• **What you have to do**
Beginning with the line in which "devastator: „Am" appears, transcribe each line word for word until the records end. Do not include pictures.

═════ Record excerpts ═════

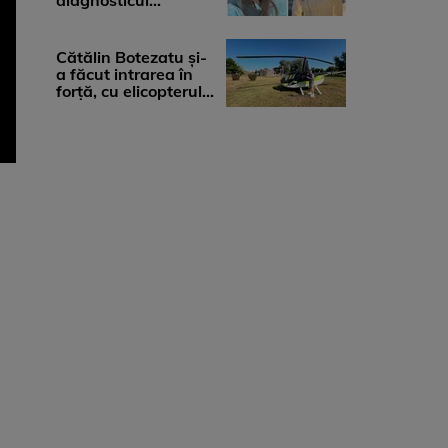
diagnosticul
devastator: „Am
cinci tumori. Vă rog
...
Cătălin Botezatu și-
a făcut intrarea în
forță, cu elicopterul,
la Young Island
Festival ...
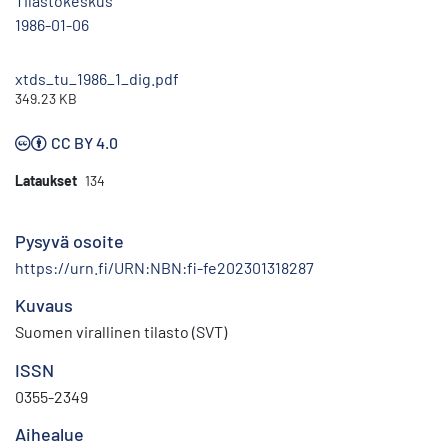
Tilastokeskus
1986-01-06
xtds_tu_1986_1_dig.pdf
349.23 KB
CC BY 4.0
Lataukset
134
Pysyvä osoite
https://urn.fi/URN:NBN:fi-fe202301318287
Kuvaus
Suomen virallinen tilasto (SVT)
ISSN
0355-2349
Aihealue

═════

• **Response**
devastator: „Am
cinci tumori. Vă rog
...
Cătălin Botezatu și-
a făcut intrarea în
forță, cu elicopterul,
la Young Island
Festival ...
Tilastokeskus
1986-01-06
xtds_tu_1986_1_dig.pdf
349.23 KB
CC BY 4.0
Lataukset
134
Pysyvä osoite
https://urn.fi/URN:NBN:fi-fe202301318287
Kuvaus
Suomen virallinen tilasto (SVT)
ISSN
0355-2349
Aihealue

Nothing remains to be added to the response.